The letter, sent by dozens of organizations and companies, comes at a time when legislators in the United States are considering a new bill that would repeal the Patriot Act altogether. That measure likely will face stiff opposition in the House of Representatives, but less-sweeping reforms may be on the table as well. In the letter, representatives from the EFF, CloudFlare, Silent Circle, the ACLU, Mozilla, Human Rights Watch and many other organizations say that whatever form the changes take, Section 215 collection needs to end once and for all.
“There must be a clear, strong, and effective end to bulk collection practices under the USA PATRIOT Act, including under the Section 215 records authority and the Section 214 authority regarding pen registers and trap & trace devices.
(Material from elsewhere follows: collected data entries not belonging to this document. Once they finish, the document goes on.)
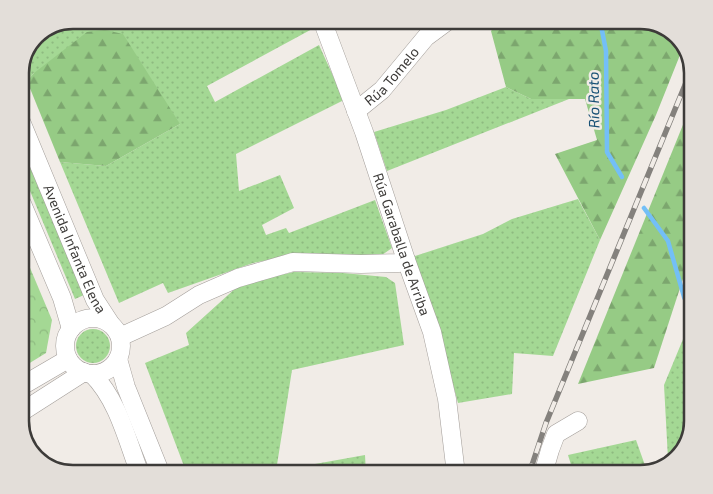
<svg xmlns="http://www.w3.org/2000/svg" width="713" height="494" viewBox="0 0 713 494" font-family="'Exo 2',sans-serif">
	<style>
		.grass { fill: url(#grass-dots) }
		.forest { fill: url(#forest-firs) }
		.park { fill: url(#park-crowns) }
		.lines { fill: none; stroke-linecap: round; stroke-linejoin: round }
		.stream { stroke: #73bff7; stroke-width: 4.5 }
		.minor-casing { stroke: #a39e9a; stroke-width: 19 }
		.minor { stroke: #fff; stroke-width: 18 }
		.rail-casing { stroke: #84817d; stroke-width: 5.5 }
		.rail { stroke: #f1ece7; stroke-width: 4; stroke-dasharray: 11; stroke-linecap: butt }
		.labels { text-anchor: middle; stroke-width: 5; stroke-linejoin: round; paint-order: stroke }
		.street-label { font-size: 14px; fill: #3d3b39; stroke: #f1ece7 }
		.water-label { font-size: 15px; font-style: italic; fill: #195176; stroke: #f1ece7 }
		.rim { fill: none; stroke: #3d3b39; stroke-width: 2.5 }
	</style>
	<defs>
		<pattern id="grass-dots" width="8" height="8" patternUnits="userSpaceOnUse" patternTransform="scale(1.25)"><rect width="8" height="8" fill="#a4d894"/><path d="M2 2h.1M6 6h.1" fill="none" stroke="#8eba80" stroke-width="1.8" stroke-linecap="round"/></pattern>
		<pattern id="forest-firs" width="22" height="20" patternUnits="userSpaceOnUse" patternTransform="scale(1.25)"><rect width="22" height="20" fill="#96cb85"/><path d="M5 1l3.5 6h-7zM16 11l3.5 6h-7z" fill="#7ca66e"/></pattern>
		<pattern id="park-crowns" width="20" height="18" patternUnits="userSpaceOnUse" patternTransform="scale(1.25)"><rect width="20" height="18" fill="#a4d894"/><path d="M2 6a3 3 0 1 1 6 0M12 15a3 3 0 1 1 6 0" fill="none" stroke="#8eba80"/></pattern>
	</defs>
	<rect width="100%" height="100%" fill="#f1ece7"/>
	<g class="grass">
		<polygon points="72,20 310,20 314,28 207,86 215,102 319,45 344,100 236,154 239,191 280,175 294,208 262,225 266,235 286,228 289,233 375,200 392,248 382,255 371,258 304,253 253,263 168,293 163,283 119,303 60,162 106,166 180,124 34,73 27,81 21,67 38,33"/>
		<polygon points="506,87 531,99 569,99 387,171 374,132 446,110"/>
		<polygon points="20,143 84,295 75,299 20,167"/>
		<polygon points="578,199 600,240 553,356 514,353 512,394 458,403 435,319 412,257 483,234 512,219"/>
		<polygon points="294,272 343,273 386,277 395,283 404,345 292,370 276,471 365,455 366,474 187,474 145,363 189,345 186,333 238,286 252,281"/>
		<polygon points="693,315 693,422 684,451 668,459 664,385"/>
		<circle cx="93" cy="346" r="17"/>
		<polygon points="636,440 647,471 641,474 574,474 568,455"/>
	</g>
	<g class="forest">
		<polygon points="500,20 641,20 670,29 682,50 656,115 600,240 555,154 597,140 585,99 531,99 506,87 491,31"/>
		<polygon points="105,30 123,34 180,124 106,166 60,162 27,81 34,73 87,32"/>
		<polygon points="693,100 693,248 654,368 578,384"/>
	</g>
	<polygon class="park" points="20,244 52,320 46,353 20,369"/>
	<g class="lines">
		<g class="stream">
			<polyline points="600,20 606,51 607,152 622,177"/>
			<polyline points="644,208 668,241 684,297 693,317"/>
		</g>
		<defs>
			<g id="minor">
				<path id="s1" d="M 322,20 L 364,132 L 406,260 L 432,332 L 447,399 L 456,474"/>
				<path id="s2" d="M 356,111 L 382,90 L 426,37 L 449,20"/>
				<path id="s3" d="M 20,119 L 95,300 L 110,323"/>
				<polyline points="20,199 62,298 71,329"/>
				<circle cx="93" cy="346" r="28"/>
				<polyline points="120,337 166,316 199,295 238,278 293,262 361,264 399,263 406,260"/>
				<polyline points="118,359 126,387 161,474"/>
				<path d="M 92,374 C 118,400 127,440 140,474"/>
				<polyline points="20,387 68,359"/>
				<polyline points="20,413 84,372"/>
				<polyline points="543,474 550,450 556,434 578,421"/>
			</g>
		</defs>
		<use href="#minor" class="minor-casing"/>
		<use href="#minor" class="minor"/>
		<defs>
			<polyline id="rail" points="529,474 546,423 692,68"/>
		</defs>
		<use href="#rail" class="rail-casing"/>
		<use href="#rail" class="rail"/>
	</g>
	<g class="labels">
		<g class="street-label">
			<text dy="5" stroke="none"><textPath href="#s2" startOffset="50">Rúa Tomelo</textPath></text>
			<text dy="5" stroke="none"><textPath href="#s1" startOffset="238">Rúa Garaballa de Arriba</textPath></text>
			<text dy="5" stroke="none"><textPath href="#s3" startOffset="141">Avenida Infanta Elena</textPath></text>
		</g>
		<g class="water-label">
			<text transform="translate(594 100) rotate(-91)" y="5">Río Rato</text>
		</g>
	</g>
	<path d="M0 0H713V494H0ZM73 29H640A44 44 0 0 1 684 73V421A44 44 0 0 1 640 465H73A44 44 0 0 1 29 421V73A44 44 0 0 1 73 29Z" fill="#e3ded9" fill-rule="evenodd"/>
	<path class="rim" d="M73 29H640A44 44 0 0 1 684 73V421A44 44 0 0 1 640 465H73A44 44 0 0 1 29 421V73A44 44 0 0 1 73 29Z"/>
</svg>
Any collection that does occur under those authorities should have appropriate safeguards in place to protect privacy and users’ rights,” the letter says.
The legal authority for the National Security Agency’s bulk collection of telephone metadata derives from Section 215 of the Patriot Act, and that section is due to expire on June 1. Lawmakers are considering a variety of possible reforms to the authority, but many in the security, technology and privacy communities have been advocating for the elimination of that authority altogether.
In 2014, President Obama released a plan that would change the bulk collection under Section 215 and would keep all of the records with the telecom providers. The government would then need to get orders from the Foreign Intelligence Surveillance Court in order to access specific records. In addition to calling for an end to the Section 215 bulk collection, the organizations that sent the new letter to Obama and lawmakers said that any bill must “contain transparency and accountability mechanisms for both government and company reporting, as well as an appropriate declassification regime for Foreign Intelligence Surveillance Court decisions.”
The Section 215 bulk collection was the first piece of the massive surveillance revelations from Edward Snowden that began in 2013. Though many other NSA programs have been revealed in the ensuing two years, the telephone metadata collection has remained one of more controversial ones.
“It has been nearly two years since the first news stories revealed the scope of the United States’ surveillance and bulk collection activities. Now is the time to take on meaningful legislative reforms to the nation’s surveillance programs that maintain national security while preserving privacy, transparency, and accountability. We strongly encourage both the White House and Members of Congress to support the above reforms and oppose any efforts to enact any legislation that does not address them,” the letter says.